Harold DeForest Arnold (September 3, 1883 – July 10, 1933) was an electronics engineer and pioneer of radio communication and telephony. He served as the first director of research at Bell Telephone Laboratories from 1925 to his death.

== Life and work ==
Arnold was born in Woodstock, Connecticut, to Calvin Arnold and Audra Allen. He studied at Wesleyan University for his BS and MS and then studied physics at the University of Chicago for his PhD. He initially studied under Albert A. Michelson but when he confided to Robert Andrews Millikan that he would probably have to commit suicide as he could not meet Michelson's requirement, Millikan took Arnold over as his own student. When Frank B. Jewett was looking for someone to work on repeaters for transcontinental telephony, Arnold was suggested by Millikan. Arnold worked at the University of Chicago from 1907 to 1909 and served as a professor at Mount Allison University, from 1909 to 1910 and then at University of Chicago (1910).

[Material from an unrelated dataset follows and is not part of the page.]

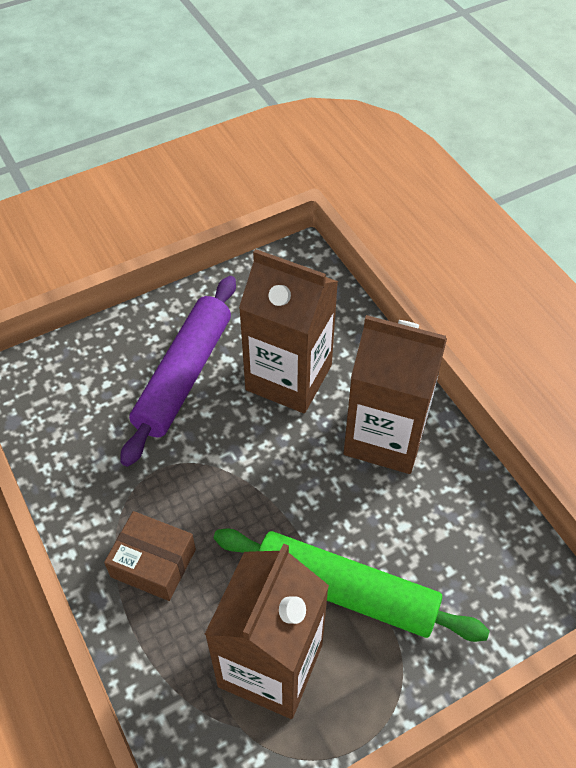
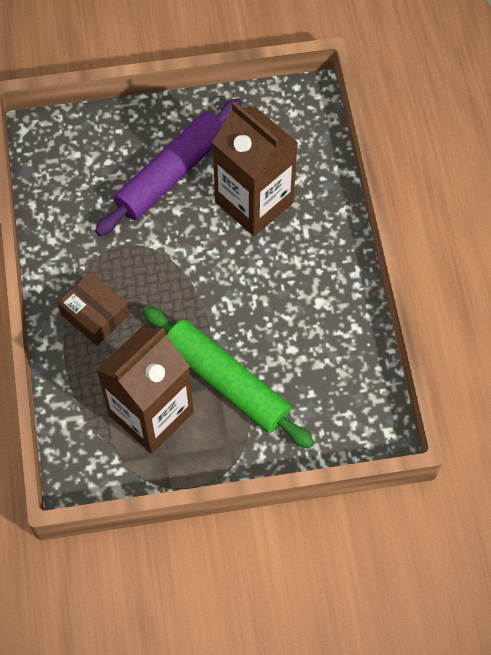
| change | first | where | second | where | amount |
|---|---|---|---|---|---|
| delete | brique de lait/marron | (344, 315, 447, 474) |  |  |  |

In 1911 he joined the Western Electric Company under Edwin H. Colpitts. His earliest work was in the development of a vacuum-tube based amplifiers beginning with improvements to Lee de Forest's triode “audion”. He worked on innovations that made it possible to demonstrate the first radio transmission between Arlington, Virginia, and Paris, France, in October 1915. During World War I he served as a captain in the signal corps. He developed and refined manufacturing techniques for vacuum tubes, oxide coatings for filaments, and other innovations for reliability and ease of replacement. Permalloy and Perminvar were developed by his team and this helped improve signal quality in undersea cables. Arnold received the John Scott Medal in 1928.

Arnold was one of the founders, along with other renowned acousticians, of the Acoustical Society of America (ASA), on December 27, 1928 at the Bell headquarters in New York City.

One of his last projects was in the transmission of high quality sound, with the collaboration of Leopold Stokowski, conductor at the Philadelphia Orchestra that resulted in a live broadcast of a concert at Constitution Hall over telephone in April 1933.

Arnold married Leila Berman in 1908 and they had two daughters. He died from a heart attack at his home in Summit, New Jersey.